View original postAn open and honest look at history involves including private comments as well as public quotations about such people as Lyndon Johnson. The author was absolutely in love with the white poverty/Negro poverty comment, but doesn't seem much interested in Johnson's gutting of the enforcement provisions of the 1957 Civil Rights Act or the political calculation in his switch to signing the 1964 Act, while chortling to his cronies "I'll have them niggers voting Democratic for two hundred years."
I don't think there are many people out there who see LBJ as a knight in shining armor - if he had been, not likely he'd have been able to pass those laws, and things might have taken longer still.
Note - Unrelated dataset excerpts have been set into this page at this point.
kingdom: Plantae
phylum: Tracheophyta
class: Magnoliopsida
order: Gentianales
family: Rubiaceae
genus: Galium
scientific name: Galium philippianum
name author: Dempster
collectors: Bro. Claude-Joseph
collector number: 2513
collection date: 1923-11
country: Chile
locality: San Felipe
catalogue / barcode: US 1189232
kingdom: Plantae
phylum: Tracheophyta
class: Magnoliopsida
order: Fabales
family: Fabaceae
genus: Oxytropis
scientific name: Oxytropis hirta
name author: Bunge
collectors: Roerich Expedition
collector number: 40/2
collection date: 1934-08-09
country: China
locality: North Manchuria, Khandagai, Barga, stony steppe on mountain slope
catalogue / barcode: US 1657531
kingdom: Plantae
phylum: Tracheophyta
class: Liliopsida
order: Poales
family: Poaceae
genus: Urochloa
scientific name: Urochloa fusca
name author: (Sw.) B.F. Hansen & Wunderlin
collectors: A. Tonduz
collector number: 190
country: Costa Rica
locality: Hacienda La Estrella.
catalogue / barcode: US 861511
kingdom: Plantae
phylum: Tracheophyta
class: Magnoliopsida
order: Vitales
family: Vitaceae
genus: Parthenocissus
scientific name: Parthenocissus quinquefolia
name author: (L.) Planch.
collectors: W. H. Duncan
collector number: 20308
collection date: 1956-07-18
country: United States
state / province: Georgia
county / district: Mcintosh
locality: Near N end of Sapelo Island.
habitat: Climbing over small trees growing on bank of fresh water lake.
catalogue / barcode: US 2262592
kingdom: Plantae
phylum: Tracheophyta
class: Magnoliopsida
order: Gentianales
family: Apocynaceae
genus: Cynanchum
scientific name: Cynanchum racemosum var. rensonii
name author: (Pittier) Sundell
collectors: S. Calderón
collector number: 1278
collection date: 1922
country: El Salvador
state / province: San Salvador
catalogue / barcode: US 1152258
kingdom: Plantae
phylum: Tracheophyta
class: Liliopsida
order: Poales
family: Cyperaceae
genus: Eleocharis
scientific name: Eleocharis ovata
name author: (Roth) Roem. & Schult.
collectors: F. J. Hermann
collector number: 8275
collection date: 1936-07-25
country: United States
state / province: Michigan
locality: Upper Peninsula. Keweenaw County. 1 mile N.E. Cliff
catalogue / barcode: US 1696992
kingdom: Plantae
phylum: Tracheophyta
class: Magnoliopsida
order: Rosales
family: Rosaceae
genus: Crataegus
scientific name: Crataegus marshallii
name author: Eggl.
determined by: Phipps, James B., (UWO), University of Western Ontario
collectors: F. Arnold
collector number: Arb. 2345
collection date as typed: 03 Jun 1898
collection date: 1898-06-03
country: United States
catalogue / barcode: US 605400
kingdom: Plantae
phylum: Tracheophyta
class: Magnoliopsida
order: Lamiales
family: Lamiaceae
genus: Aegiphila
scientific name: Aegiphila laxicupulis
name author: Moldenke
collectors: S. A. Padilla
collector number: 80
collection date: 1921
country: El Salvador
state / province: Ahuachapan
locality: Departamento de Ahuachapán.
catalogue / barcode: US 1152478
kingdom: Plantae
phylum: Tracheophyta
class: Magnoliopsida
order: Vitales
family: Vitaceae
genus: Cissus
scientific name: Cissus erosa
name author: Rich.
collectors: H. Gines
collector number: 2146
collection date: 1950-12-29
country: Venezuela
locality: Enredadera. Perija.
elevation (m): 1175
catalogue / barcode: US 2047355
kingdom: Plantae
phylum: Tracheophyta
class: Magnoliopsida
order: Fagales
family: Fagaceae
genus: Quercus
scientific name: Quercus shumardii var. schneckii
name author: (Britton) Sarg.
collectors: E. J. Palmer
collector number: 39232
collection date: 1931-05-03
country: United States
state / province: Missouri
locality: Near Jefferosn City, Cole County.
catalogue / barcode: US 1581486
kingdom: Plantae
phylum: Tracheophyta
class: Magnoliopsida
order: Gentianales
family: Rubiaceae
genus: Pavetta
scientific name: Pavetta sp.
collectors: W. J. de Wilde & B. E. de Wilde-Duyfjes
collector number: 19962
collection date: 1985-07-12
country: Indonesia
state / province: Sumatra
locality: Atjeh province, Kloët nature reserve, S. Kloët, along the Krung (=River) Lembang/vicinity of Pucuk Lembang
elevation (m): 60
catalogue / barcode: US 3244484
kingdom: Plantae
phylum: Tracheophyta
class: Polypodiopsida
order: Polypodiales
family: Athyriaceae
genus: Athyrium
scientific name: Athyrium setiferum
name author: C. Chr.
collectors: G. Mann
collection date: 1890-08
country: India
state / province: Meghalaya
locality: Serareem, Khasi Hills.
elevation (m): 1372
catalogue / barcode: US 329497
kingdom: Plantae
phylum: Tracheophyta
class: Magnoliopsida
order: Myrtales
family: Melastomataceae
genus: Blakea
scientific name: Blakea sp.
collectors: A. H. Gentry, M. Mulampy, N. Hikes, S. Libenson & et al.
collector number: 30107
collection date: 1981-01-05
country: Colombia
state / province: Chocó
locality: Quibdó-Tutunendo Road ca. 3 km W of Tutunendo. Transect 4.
Your quote doesn't really surprise or shock me, except that I wouldn't have expected him to use the N-word even in private conversation.
View original postAn open and honest look at history might wonder at the insistence on collective punishment for the crimes of a limited number of dedicated individualists, who are characterized as much by their vision of separation from the whole, as their racism. States Rights and Slavery were the two issues of the South, and yet, they would punish people throughout the country for the sins of those who wished to be no part of that country, and did all they could to effect the separation.
Does the "collective punishment" refer to those reparations? I don't support those, but I do agree with the author that it's too easy to reject all responsibility by shoving it all off on "a limited number of dedicated individualists" in the South. And also that it's not very consistent to claim credit for the good things done by earlier generations of Americans, while washing your hands of the bad.
View original postAn open and honest look at history might undermine the claims of the author and his ilk about the country being built on slavery, when the slave, and later Jim Crow, states were the poorest and most backward in the country. One can assert that those poverty-stricken states were deprived their share of New Deal money out of racism towards their large black (non-voting) populations, but the more probable explanation is that the purpose of the New Deal was much more inclined toward the re-election of its perpetrators, than alleviating any other problems, and thus the money was concentrating in the swing states. The South at the time was in no danger of voting Republican, as that was the party still popular with blacks, for both opposing slavery, and more recently, having anti-lynching planks in their national platform. Because of this one-sided political situation, the Democratic administration counted the South as well in its camp, and was more concerned with dispensing largess where it would help more in 1936 & 1940.
What you say about the New Deal makes sense, but as for the first part, I have my doubts. Firstly of course because slavery was much more widely spread in the beginning than just the states that still had it in 1860 (Wikipedia informs me that, ironically, for a while in the 1740s the only colony where slavery was illegal was Georgia - they legalized it in 1750). Secondly, the Southern states were poor and backward after the Civil War, yes - what with having lost so much of its infrastructure and having suffered such immense casualties. Before, not so much - sure, the industry was mostly in the North, but the cotton took up a huge share of American exports, and the free people in the South were prosperous enough. And thirdly, part of that Northern industry and wealth was based on slave-harvested cotton, or benefited from slavery in some other way (though as the article points out, the same can be said about the cotton-processing industries abroad that imported American cotton).
So okay, "built on" can never be defined objectively, but certainly slavery played a large role in building up the American economy, as well as a lesser but still significant role in the European economy through all the European traders who built their fortunes in the slave trade, or in industries that relied on cheap raw goods harvested/mined/... by slaves.